[Stored data entries]

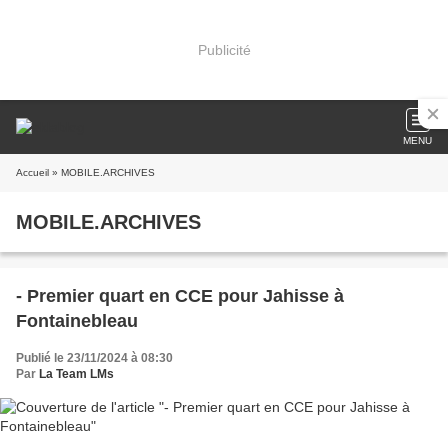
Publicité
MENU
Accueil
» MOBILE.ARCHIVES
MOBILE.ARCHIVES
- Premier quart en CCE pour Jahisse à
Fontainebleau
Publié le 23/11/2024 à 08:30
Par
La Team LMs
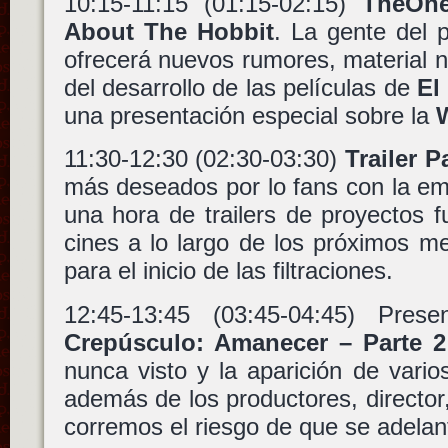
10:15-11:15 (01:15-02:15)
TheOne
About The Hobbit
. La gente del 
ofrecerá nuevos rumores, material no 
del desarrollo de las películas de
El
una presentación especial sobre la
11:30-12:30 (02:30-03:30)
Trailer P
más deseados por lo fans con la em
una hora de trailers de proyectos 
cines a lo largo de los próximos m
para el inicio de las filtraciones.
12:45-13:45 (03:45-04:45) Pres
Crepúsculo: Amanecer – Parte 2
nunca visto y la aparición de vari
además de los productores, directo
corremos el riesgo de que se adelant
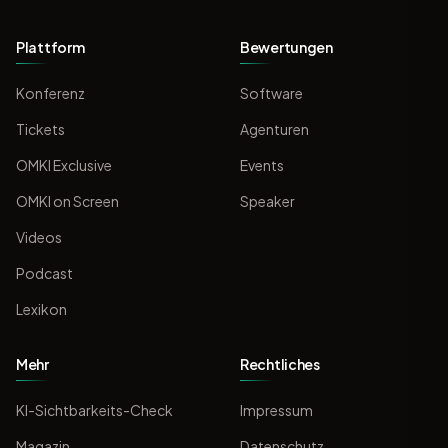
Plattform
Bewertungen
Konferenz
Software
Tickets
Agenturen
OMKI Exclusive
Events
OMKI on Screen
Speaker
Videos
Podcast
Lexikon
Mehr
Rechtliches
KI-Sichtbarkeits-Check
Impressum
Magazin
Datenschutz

==

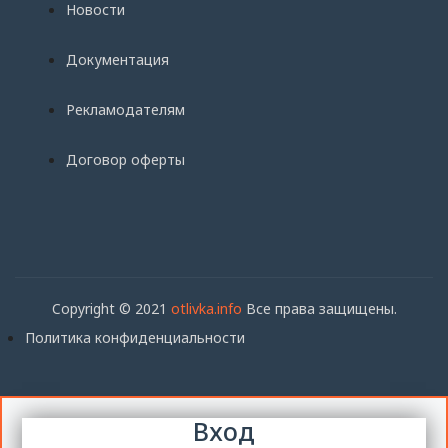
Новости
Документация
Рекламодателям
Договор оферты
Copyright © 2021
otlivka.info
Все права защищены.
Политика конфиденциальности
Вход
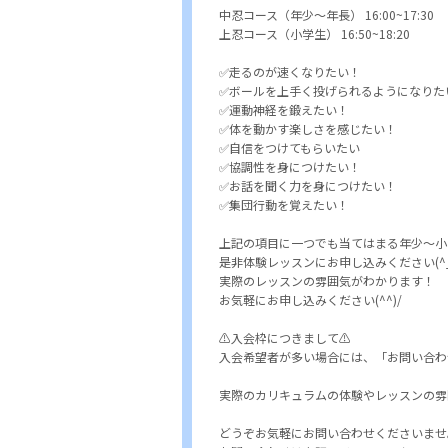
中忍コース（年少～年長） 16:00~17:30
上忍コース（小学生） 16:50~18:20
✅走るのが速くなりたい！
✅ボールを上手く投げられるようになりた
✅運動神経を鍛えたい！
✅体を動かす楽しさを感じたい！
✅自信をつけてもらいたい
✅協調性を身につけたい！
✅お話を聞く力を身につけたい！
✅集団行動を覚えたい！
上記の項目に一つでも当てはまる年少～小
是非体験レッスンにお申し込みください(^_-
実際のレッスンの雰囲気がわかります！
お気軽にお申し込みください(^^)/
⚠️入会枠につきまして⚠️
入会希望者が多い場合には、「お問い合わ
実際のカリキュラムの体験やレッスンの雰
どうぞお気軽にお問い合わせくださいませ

| Exercise objective |
Your answer should consist solely of the lines above from the line with "中忍コース（年少～年長） 16:00~17:30" to the line with "どうぞお気軽にお問い合わせくださいませ", both included, reproduced exactly.

| Exercise output |
中忍コース（年少～年長） 16:00~17:30
上忍コース（小学生） 16:50~18:20
✅走るのが速くなりたい！
✅ボールを上手く投げられるようになりた
✅運動神経を鍛えたい！
✅体を動かす楽しさを感じたい！
✅自信をつけてもらいたい
✅協調性を身につけたい！
✅お話を聞く力を身につけたい！
✅集団行動を覚えたい！
上記の項目に一つでも当てはまる年少～小
是非体験レッスンにお申し込みください(^_-
実際のレッスンの雰囲気がわかります！
お気軽にお申し込みください(^^)/
⚠️入会枠につきまして⚠️
入会希望者が多い場合には、「お問い合わ
実際のカリキュラムの体験やレッスンの雰
どうぞお気軽にお問い合わせくださいませ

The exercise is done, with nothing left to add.